Рудольф долго еще бодрствовал вместе с отшельником, они говорили о разном, но старец не забывал за разговорами о положенных ему молитвах, он повторял их среди разговора: сквозь дрему Франц слышал их беседу, время от времени прерываемую звоном колокола или пением старика, и во сне успевал подумать, сколь удивительно все это.
Под утро задремал и Рудольф, как ни боролся он со сном, старик же в это время пел:
«Повеет утро с горных круч, И в дальний дол заглянет луч; Всем тварям свет по нраву. Рабочий день разгонит сон, Гимн зазвучит со всех сторон Всевышнему во славу. Ты гори, Свет зари, Чтобы дали Запылали, Бездорожью Возвещая милость Божью».Встала нежная заря и заблистала сперва на верхушках деревьев, на светлых облаках, потом первые лучи солнца осветили лес. Проснулись птицы, с неба полилась ликующая песня жаворонков, утренний ветерок сотряс ветви. Спящие один за другим стали пробуждаться: рыцарь чувствовал себя окрепшим и бодрым, отшельник заверил его, что рана его совсем несерьезная. Франц и Рудольф пошли прогуляться в лес и, поднявшись на невысокий холм, сели отдохнуть.

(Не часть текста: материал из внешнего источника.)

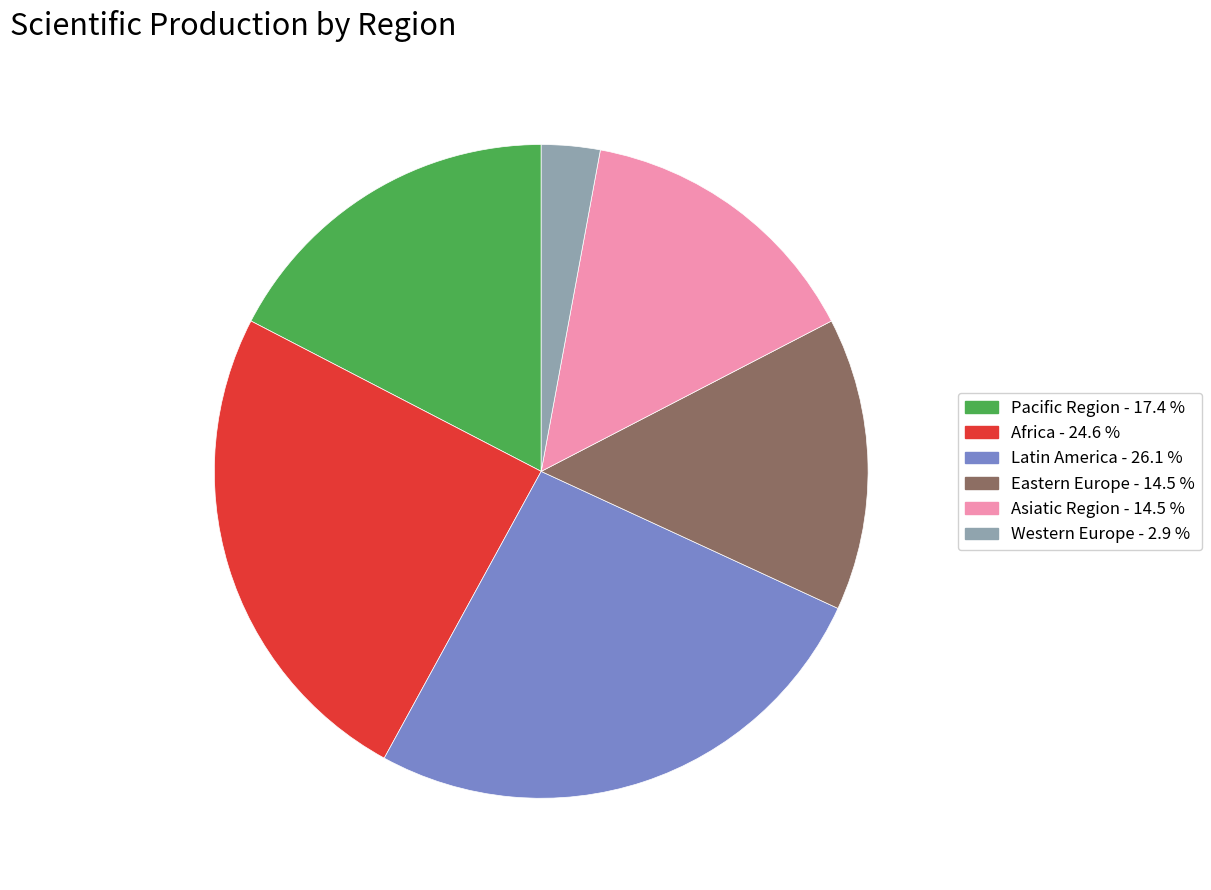

Does any single category account for the majority?

No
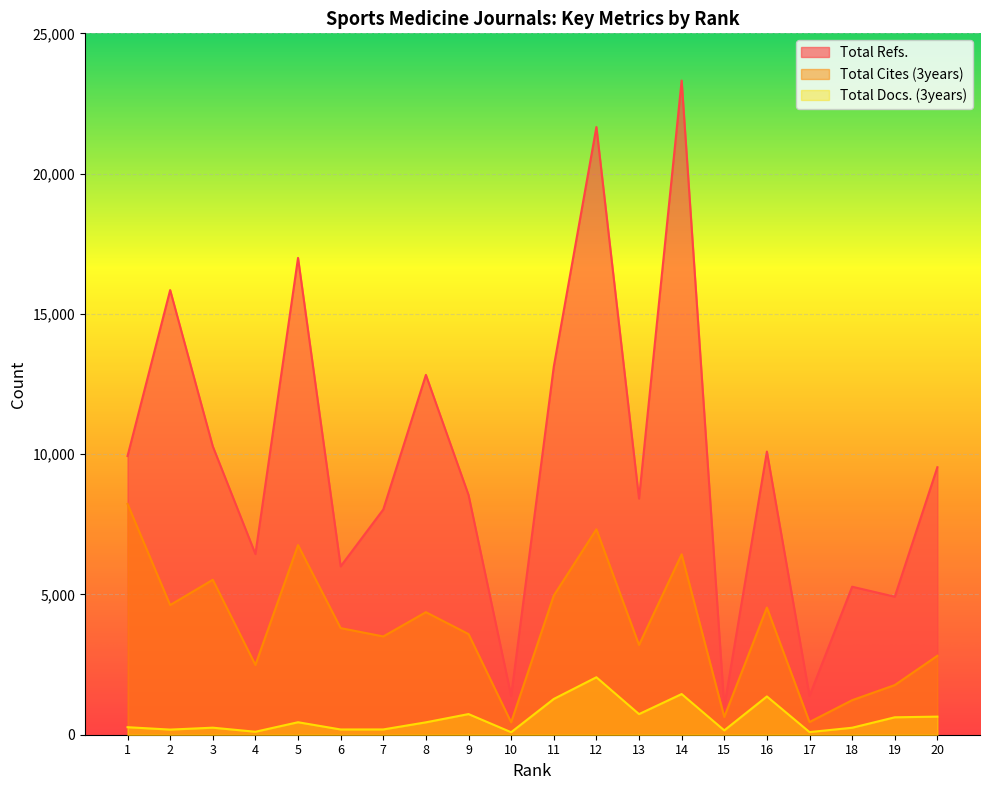

At which label does Total Refs. reach its minimum?

15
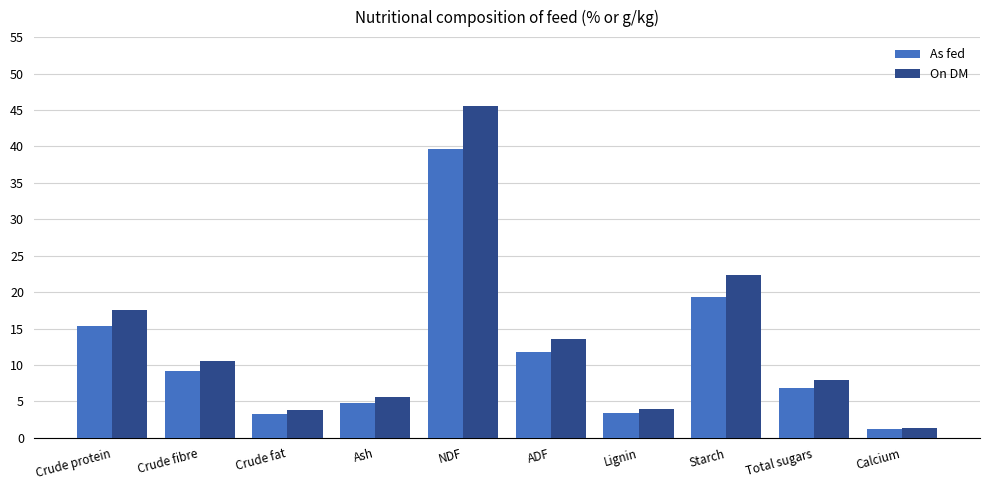

How many categories are shown in the chart?

10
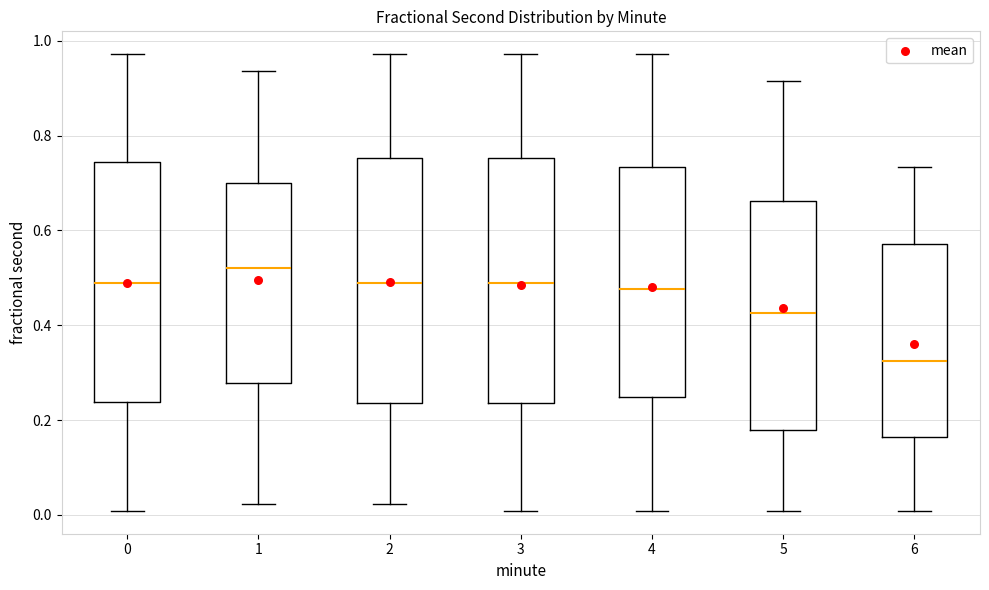

Reading left to right, transcribe this box plot: for each box, give where its median line is, the range the box spans, and where its two whiskers end, as read against the y-axis. The values are not printed on the chart, so give them approximately, as read against the axis.

0: median 0.48, box 0.24 to 0.74, whiskers 0.00 to 0.98
1: median 0.52, box 0.28 to 0.70, whiskers 0.02 to 0.94
2: median 0.48, box 0.24 to 0.76, whiskers 0.02 to 0.98
3: median 0.48, box 0.24 to 0.76, whiskers 0.00 to 0.98
4: median 0.48, box 0.24 to 0.74, whiskers 0.00 to 0.98
5: median 0.42, box 0.18 to 0.66, whiskers 0.00 to 0.92
6: median 0.32, box 0.16 to 0.58, whiskers 0.00 to 0.74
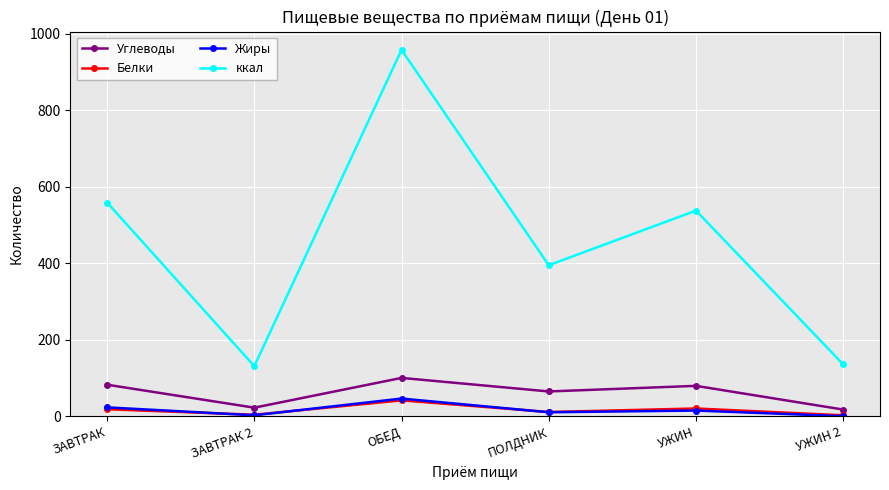

What is the lowest value of the ккал series?

131.3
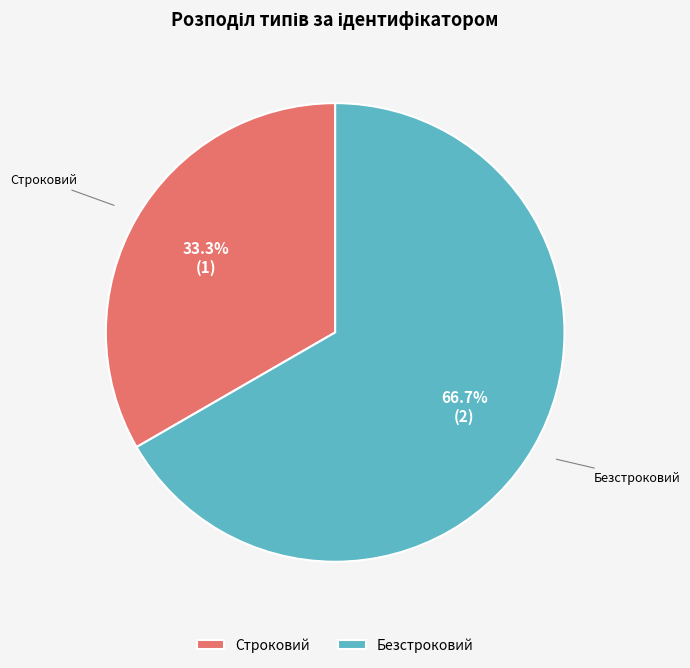

True or false: Строковий accounts for 47% of the total.

False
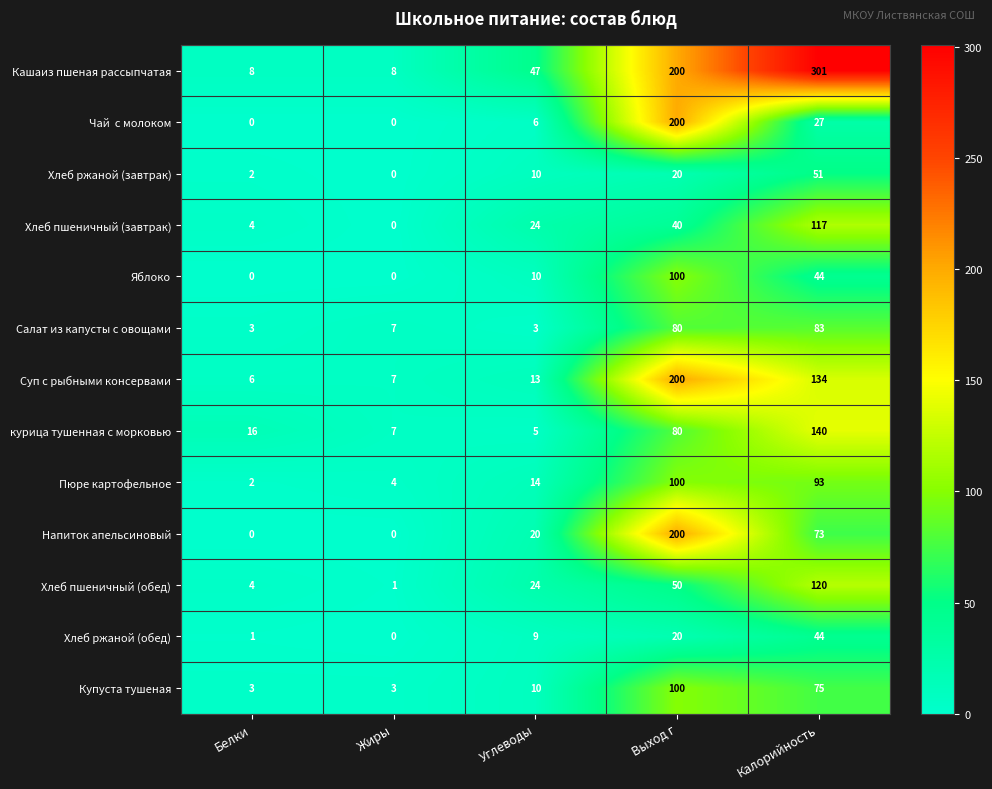

What is the highest value of the Салат из капусты с овощами series?

83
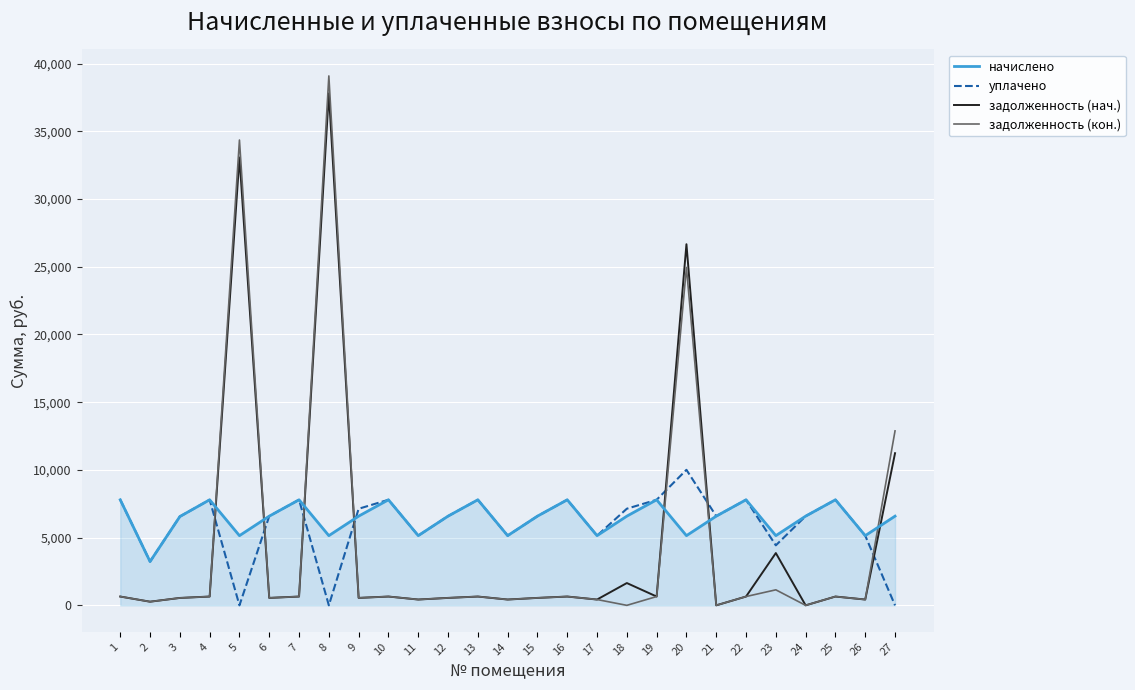

At how many categories does at least one series exceed 31013?

2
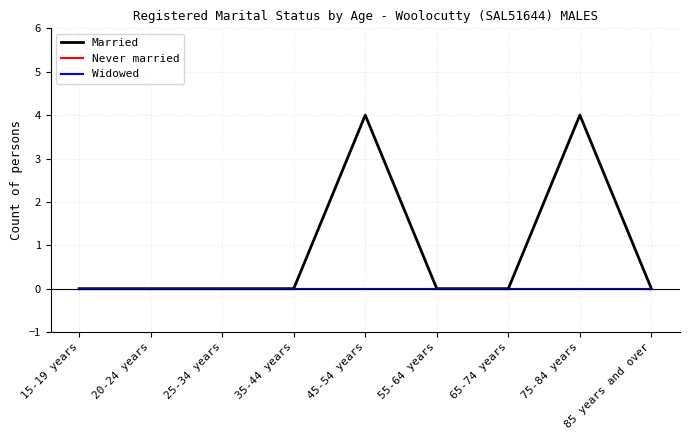

Is this an area chart (filled region under the line)?

No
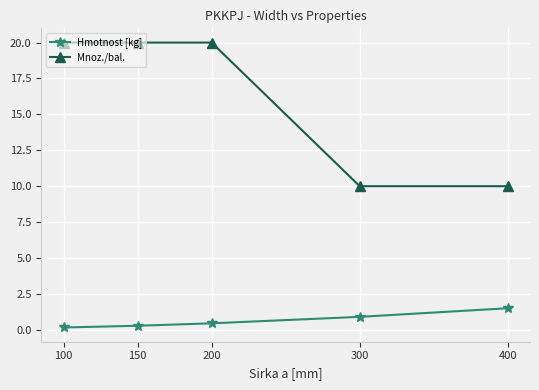

What is the average value of the Hmotnost [kg] series?

0.7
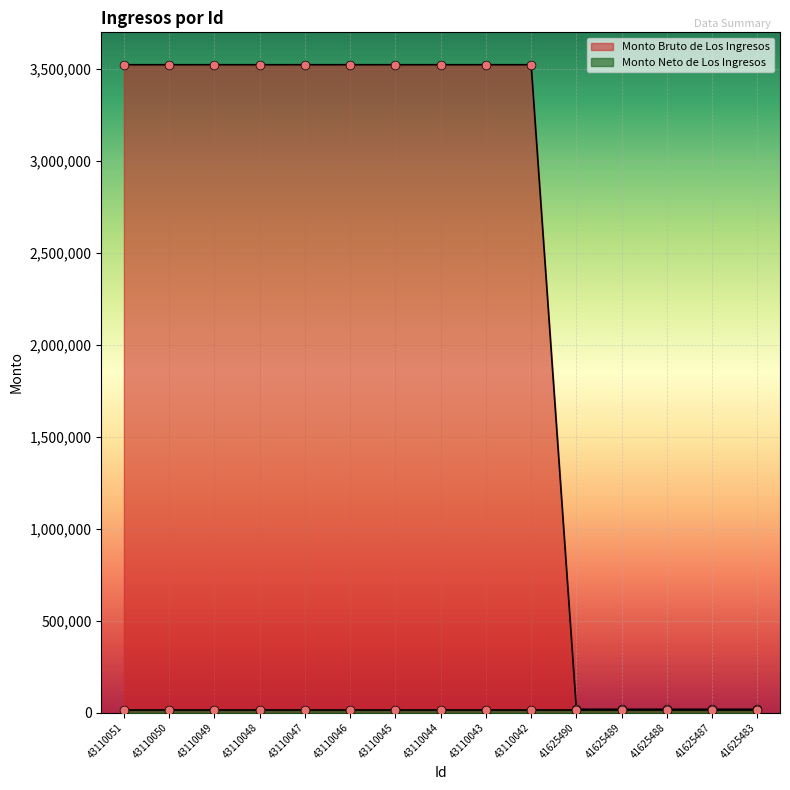

What is the ratio of the value at 43110051 to the value at 41625489?

199.6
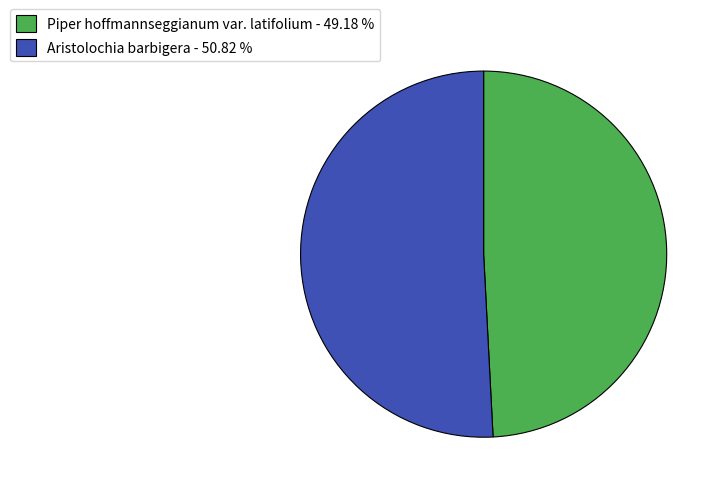

Is there any slice that represents more than half of the pie?

Yes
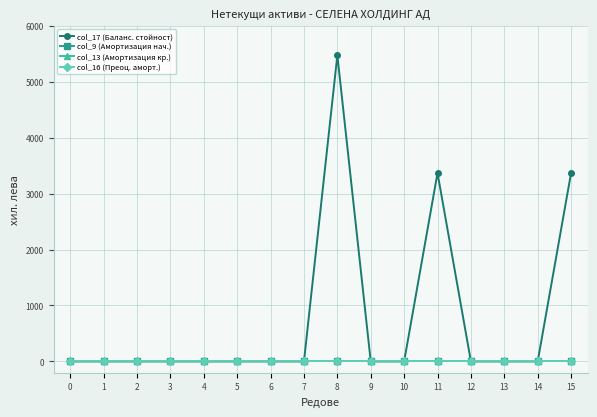

True or false: col_9 (Амортизация нач.) and col_13 (Амортизация кр.) cross at least once.

False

— Не странное ли создание человек? — начал Флорестан. — Паломник бродит по белу свету, покидает любимую жену, как сам он рассказал нам, чтобы в угоду господу посетить часовню в Лоретто. Отшельник рассказал мне ночью всю свою жизнь: он навсегда удалился от мира из-за несчастной любви, девушка, которой он восхищался, отдала свое сердце другому, и потому он решил окончить свои дни вдали от людей, зная лишь свои четки, книгу и колокол.